7) Which has been your most memorable song or project?
I’d say my most recent release “A Game For Two” was the most memorable for me because of the people I worked with. Raag Sethi is not just an incredible musician but also a great person to work with. The whole process of making the song, especially since it’s my debut single is something I’d take with me all my life. I was very overwhelmed, in a good way of course, during the entire duration of my recording in Compass Box Studio as it was refreshing, challenging, and enthralling.
8) What advice would you give to aspiring musicians?
You do you. Do not cave into what people say or the pressure that people put on you. Expressing your pain, history, and journey via music is very very precious, embrace it. If you’re stuck with something, having an artist’s block, move out of your usual surroundings and do something or be somewhere that triggers your creativity and thoughts. You have freedom of speech and expression so sing about anything you’re passionate about.
9) Share some of your achievements with the magazine.
I recently worked with two incredibly talented Music Directors. The first one was Harris Jayaraj who’s a renowned name in the Tamil Music Industry. I recorded a song for one of the movies he’s directing music for. It’s a trio song with the very talented Yohani and KK himself. The whole process was very exciting as it was the first time I worked on a film industry project. Secondly, I also sang for an upcoming Netflix project (TBA) which was also the first time I did something for Netflix. I actually have been very glad that people are liking my original music and was overwhelmed when I was placed 2 on the Rolling Stone India’s hit list this week.

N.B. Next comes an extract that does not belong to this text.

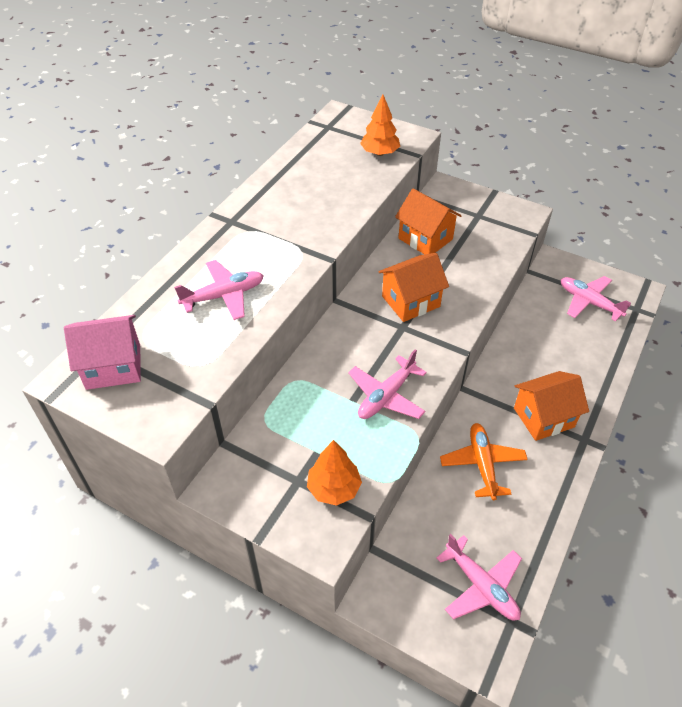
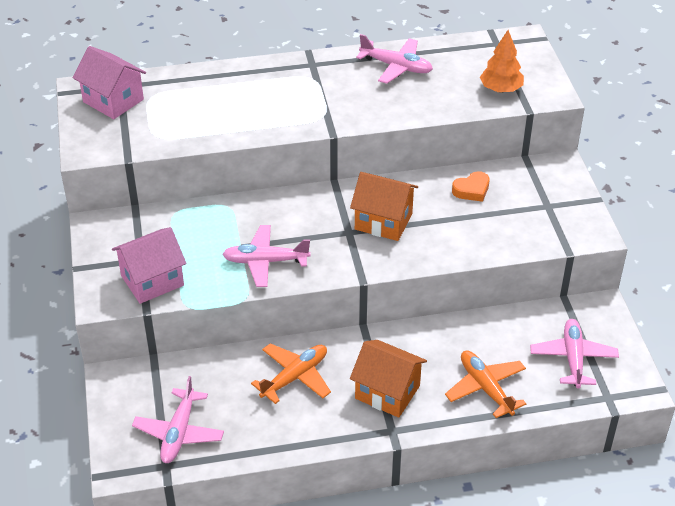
camera: 50 degrees right, 5 degrees down
(224, 296) = (231, 107): pink plane -> pink plane (396, 67)
(334, 488) = (152, 280): orange tree -> pink house
(425, 239) = (472, 190): orange house -> orange heart
(582, 361) = (485, 388): none -> orange plane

10) How was life in quarantine?
Life has been difficult, but not bad. Initially, it was very challenging because I have always been dependent on live music for finances and credibility. But when the pandemic took place, everything stopped and it seemed like a dead end. I found solace in working for an NGO, Sakshi which worked towards the prevention of Child Sexual abuse and Gender-Based Violence and started teaching music online to keep myself busy and going. It was a rocky start, but I ended up loving the peace and happiness it brought to me. A lot of times, staying at home even sparked creativity towards songwriting which I’m grateful for. I just really hope everything gets better really soon and Artists can go back to kicking ass like they always do.